What you have to do - From the first line of the data below through the line bearing "left eye: (903, 566)", reproduce each line exactly; do not include pictures.

Material for this exercise -
--- START ---

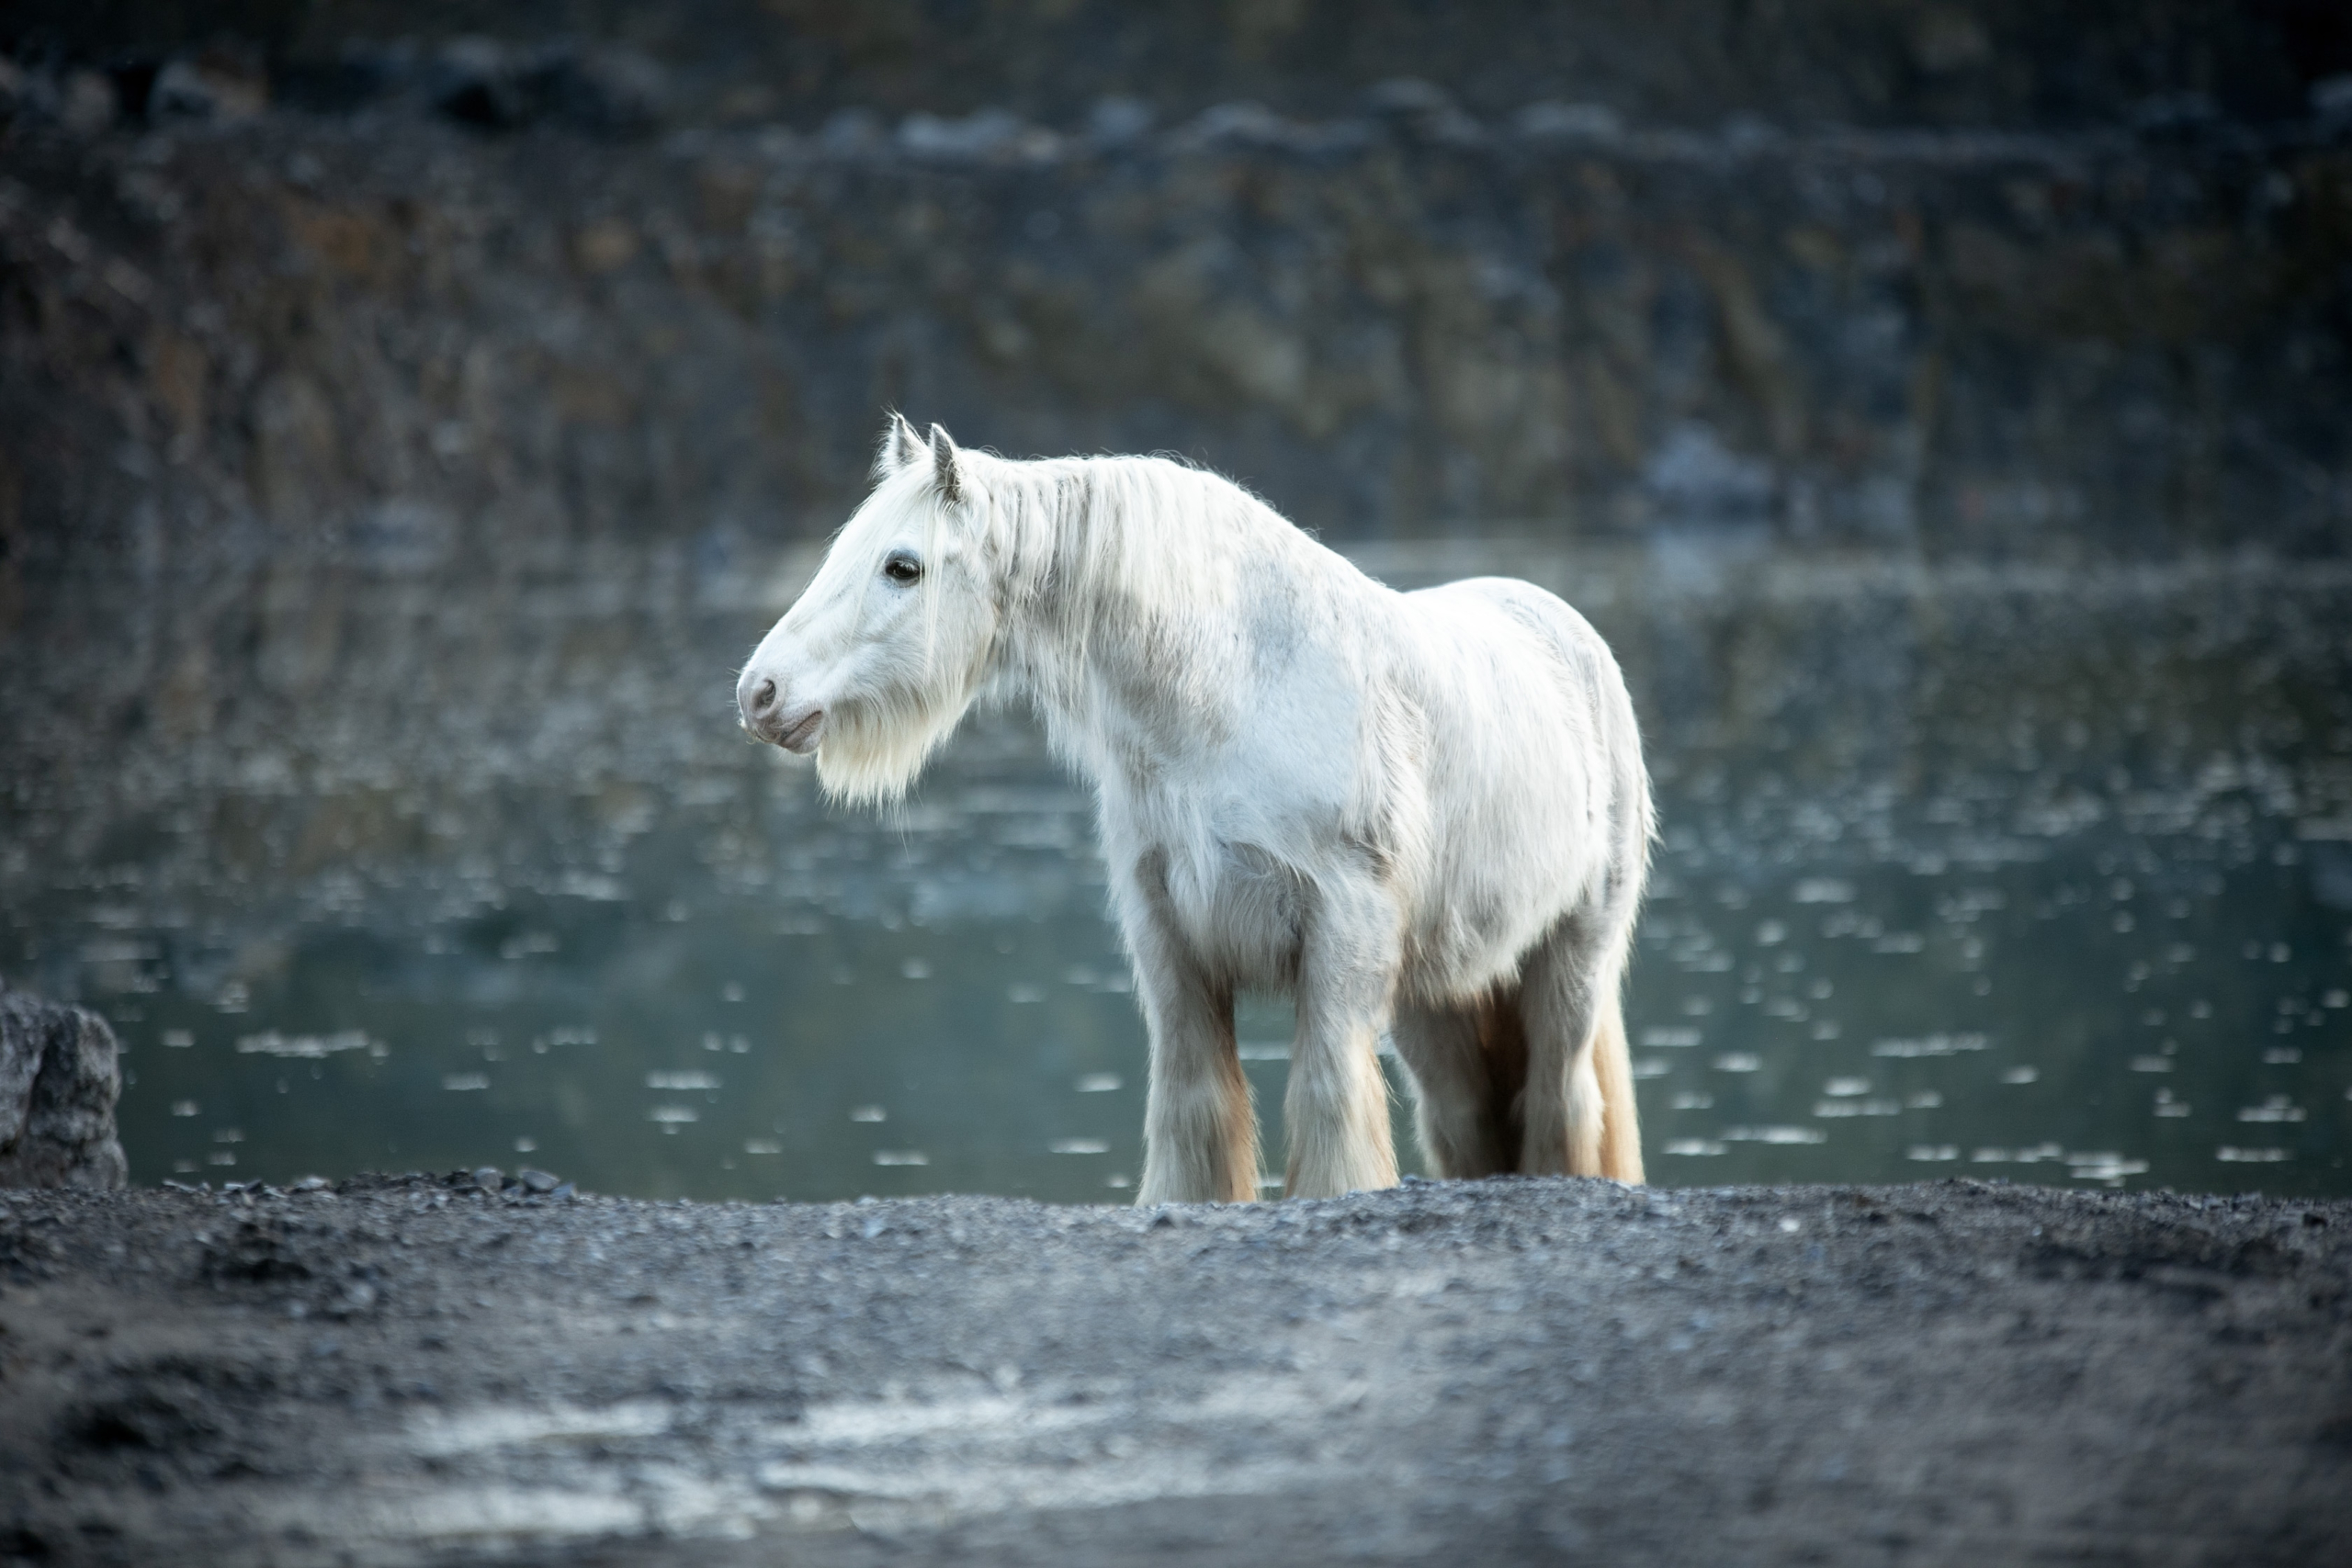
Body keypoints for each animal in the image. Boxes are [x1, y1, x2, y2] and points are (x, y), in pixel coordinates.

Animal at [738, 415, 1656, 1203]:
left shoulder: (1343, 934)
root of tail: (1566, 630)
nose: (760, 693)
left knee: (1559, 1098)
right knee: (1467, 1116)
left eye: (903, 566)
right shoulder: (1168, 937)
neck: (1233, 692)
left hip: (1571, 962)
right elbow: (1194, 1105)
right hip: (1439, 996)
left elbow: (1327, 1099)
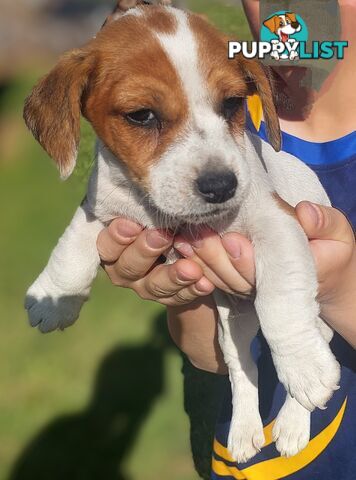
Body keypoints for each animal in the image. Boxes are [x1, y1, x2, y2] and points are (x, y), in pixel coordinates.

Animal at [23, 0, 340, 464]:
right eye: (141, 116)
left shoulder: (277, 221)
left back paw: (293, 422)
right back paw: (244, 432)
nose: (222, 186)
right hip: (231, 326)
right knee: (242, 370)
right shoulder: (103, 208)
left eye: (232, 104)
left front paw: (305, 367)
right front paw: (55, 296)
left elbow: (281, 298)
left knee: (316, 337)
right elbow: (74, 240)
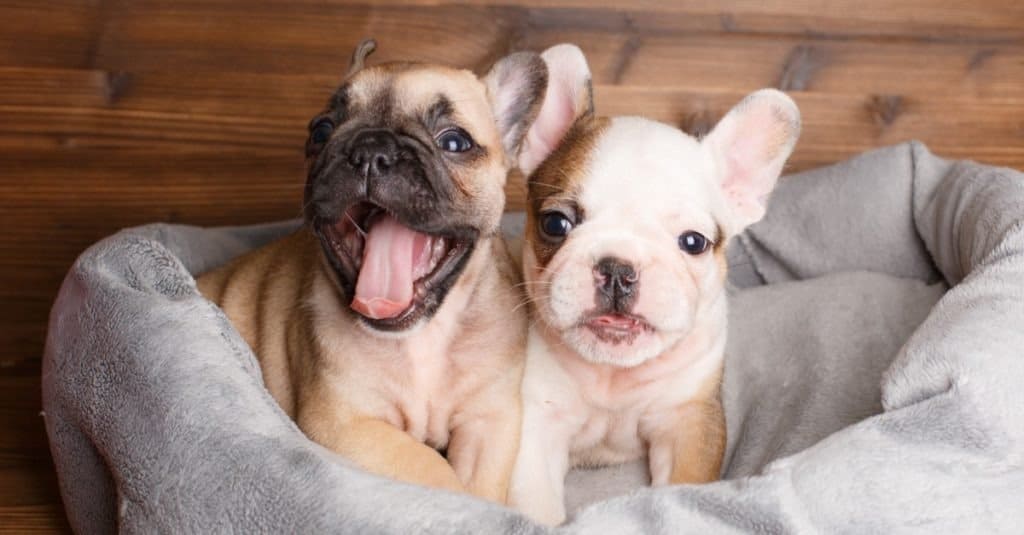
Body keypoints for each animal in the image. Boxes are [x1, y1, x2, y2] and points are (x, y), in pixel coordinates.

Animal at [196, 40, 589, 500]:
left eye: (454, 141)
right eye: (321, 131)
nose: (370, 148)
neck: (424, 337)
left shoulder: (488, 421)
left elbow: (479, 486)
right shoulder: (348, 425)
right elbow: (432, 470)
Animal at [507, 47, 802, 522]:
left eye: (694, 242)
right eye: (555, 223)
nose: (617, 269)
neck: (614, 375)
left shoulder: (688, 419)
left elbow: (683, 485)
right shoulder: (533, 426)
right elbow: (533, 502)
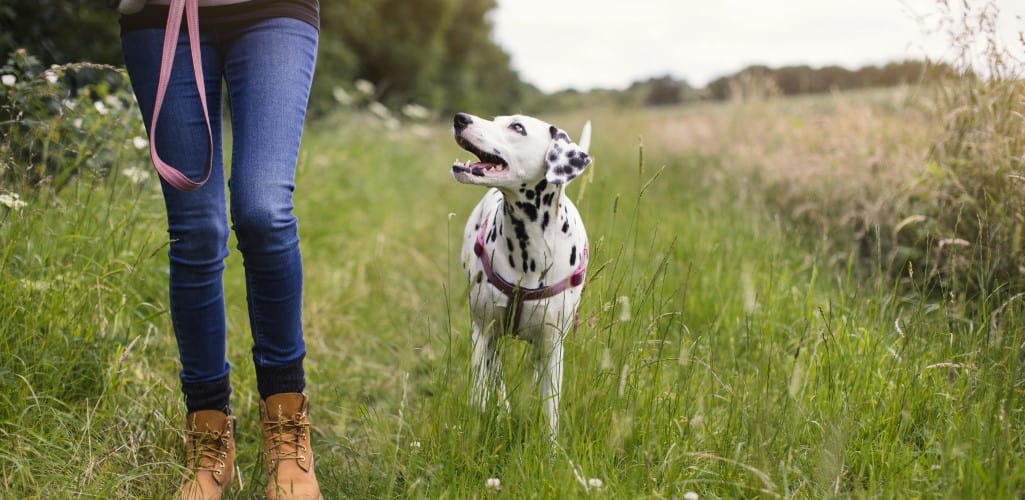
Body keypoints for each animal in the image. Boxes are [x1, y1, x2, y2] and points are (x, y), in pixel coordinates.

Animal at [451, 111, 594, 436]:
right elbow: (481, 390)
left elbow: (550, 409)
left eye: (517, 127)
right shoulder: (484, 331)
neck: (528, 250)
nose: (460, 118)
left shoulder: (552, 346)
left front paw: (550, 447)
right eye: (495, 120)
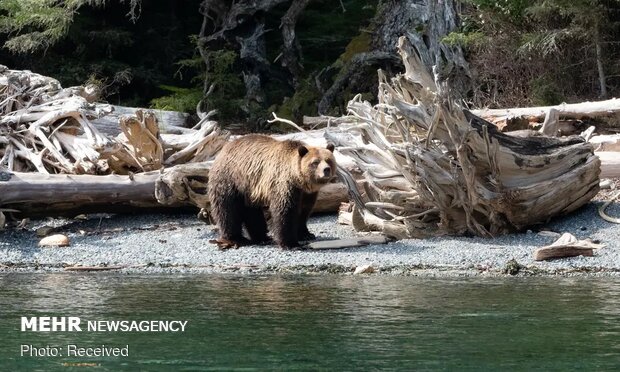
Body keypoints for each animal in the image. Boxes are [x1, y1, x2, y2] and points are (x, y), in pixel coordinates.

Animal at [208, 134, 336, 250]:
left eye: (329, 160)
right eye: (315, 162)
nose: (326, 170)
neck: (299, 180)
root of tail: (223, 149)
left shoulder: (307, 193)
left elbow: (304, 210)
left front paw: (306, 234)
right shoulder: (284, 184)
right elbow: (285, 211)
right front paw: (291, 243)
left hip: (248, 189)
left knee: (251, 212)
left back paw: (262, 237)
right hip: (230, 179)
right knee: (227, 209)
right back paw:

--- END ---

Finished task -
Body keypoints for each animal in the image. Boxes are [x1, y1, x2, y2] and points are (x, y), in pixel coordinates.

Animal at [738, 415, 1656, 1203]:
left shoulder: (1343, 934)
root of tail: (1566, 630)
nose: (760, 693)
left knee: (1559, 1098)
right knee: (1467, 1116)
left eye: (903, 566)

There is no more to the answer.